Muchos de ellos llevaban el cartel “todos somos Vicentín”, aunque la plata la acumularan otros. Se indignaron con el impuesto a las megafortunas, aunque ese mísero tributo fuera a solventar a los afectados por la pandemia, o sea todos. Rasgan sus vestiduras con el valor del dólar: no obstante su vida transcurra exclusivamente en pesos, y demasiado pocos. Aunque las vaquitas sean ajenas se sumarán a la abyecta postura de la oligarquía campestre que el viernes próximo saldrá a hacer alarde de su propia independencia.
No los une la solidaridad sino el odio que, entre tantas cosas, genera a tanto desclasado.
Ahora se cabrean a la par de quienes quedaron “varados”, desprotegidos, desamparados, olvidados en el exterior. Pobre de ellos. Aunque se hayan ido a sabiendas de que al mundo lo azota la pandemia más atroz de los tiempos modernos (cada uno firmó su consentimiento a la advertencia oficial de eventuales restricciones) y ante el furor del rebrote de la cepa más violento que por lo tanto, requiere de especial cuidado. Ahora, cuando es denodado el esfuerzo oficial (incluso con decisiones que sus severas fallas de comunicación provocan igual de severas miradas contradictorias) para sostener un plan de vacunación que nos cubra a todos.
A todos: ese es el quit de la cuestión.
De una vez por todas: son cuestiones que afectan (salvo excepciones) a una minoría privilegiada. La que está forrada lo suficiente para irse, la que suele no tener problemas para comer, instruirse, llegar a fin de mes, como le sucede a una porción de los argentinos, tan grande que ofende, preocupa, desgarra el alma.
Esas defensas clasistas sobre intereses minoritarios, sectoriales, son acicateadas e instaladas por los medios más influyentes que responden a esos poderes, o bien son parte de ellos. Le imponen la agenda al gobierno, convierten esos episodios en causas nacionales. Al tiempo que ocultan, en tanto les convenga, los problemas que sí afligen a las mayorías, para las que irse al exterior representa una quimera, y mucho menos de vacaciones.

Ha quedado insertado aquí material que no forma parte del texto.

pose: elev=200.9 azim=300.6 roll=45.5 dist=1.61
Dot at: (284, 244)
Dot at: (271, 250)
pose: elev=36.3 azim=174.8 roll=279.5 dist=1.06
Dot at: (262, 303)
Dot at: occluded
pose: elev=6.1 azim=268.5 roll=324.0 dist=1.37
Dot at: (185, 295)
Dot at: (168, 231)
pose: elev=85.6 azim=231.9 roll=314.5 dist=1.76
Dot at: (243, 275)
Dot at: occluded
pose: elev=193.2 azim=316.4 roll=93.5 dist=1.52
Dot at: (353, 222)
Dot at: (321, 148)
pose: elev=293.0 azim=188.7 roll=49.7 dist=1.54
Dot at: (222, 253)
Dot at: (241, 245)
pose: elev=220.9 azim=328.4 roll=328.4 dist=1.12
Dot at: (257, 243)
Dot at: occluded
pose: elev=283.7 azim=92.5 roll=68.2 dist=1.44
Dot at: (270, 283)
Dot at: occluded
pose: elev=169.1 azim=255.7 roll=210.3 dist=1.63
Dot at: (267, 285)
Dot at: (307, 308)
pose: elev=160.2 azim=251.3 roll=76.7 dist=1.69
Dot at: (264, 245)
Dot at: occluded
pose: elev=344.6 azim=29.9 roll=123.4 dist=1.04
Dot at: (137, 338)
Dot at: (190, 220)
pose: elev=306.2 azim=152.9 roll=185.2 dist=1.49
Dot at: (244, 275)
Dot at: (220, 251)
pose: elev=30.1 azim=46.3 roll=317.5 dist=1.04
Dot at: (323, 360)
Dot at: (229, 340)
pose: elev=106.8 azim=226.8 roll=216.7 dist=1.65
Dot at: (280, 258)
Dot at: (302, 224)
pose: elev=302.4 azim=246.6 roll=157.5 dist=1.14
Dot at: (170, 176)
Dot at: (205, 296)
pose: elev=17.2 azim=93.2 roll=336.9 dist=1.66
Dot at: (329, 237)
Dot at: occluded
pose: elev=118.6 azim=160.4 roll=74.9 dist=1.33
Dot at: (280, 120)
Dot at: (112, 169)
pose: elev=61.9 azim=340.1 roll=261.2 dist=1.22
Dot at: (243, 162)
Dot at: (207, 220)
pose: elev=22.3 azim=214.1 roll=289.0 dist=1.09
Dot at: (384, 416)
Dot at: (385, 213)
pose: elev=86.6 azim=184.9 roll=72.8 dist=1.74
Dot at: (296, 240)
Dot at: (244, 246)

No se trata de un mero aspecto simbólico. La dinámica que el gobierno propone impulsar es la contraria a la que deviene de la lógica del derrame. Claro que (dado que estamos abruptamente inmersos en las campañas electorales) sería mucho más que un detalle comunicacional que el gobierno lograra reencauzar el enamoramiento con las mayorías que lo instauraron en la Casa Rosada. Esas mayorías que suelen ser seducidas con propuestas alternativas, rupturistas, osadas, que por efectos de la pandemia que todo lo arrasó, por el siniestro legado macrista, o por el poder de maniobra propia más escaso de lo aconsejable ante el monstruoso enemigo, el gobierno parece carecer.
Romper con esa trampa de que la discusión pública sea tallada por la oposición. Recordar la épica del kirchnerismo de la primera época. Reflexionar de una vez por todas sobre cómo se muestran las mejores acciones de gobierno y cuidar el detalle de no parecer que en algunos se retrocede en chancletas, cuando la realidad eventualmente es otra. Y por supuesto, reactivar no sólo la economía, siempre hacia un modelo colectivo, tan meneado como imprescindible.
La pelea no es Pfizer o no, Miami o Ezeiza, comunismo o libertad, presencialidad o virtualidad, salud o economía. La pelea, sigue siendo, por políticas que apunten y contengan hacia las mayorías.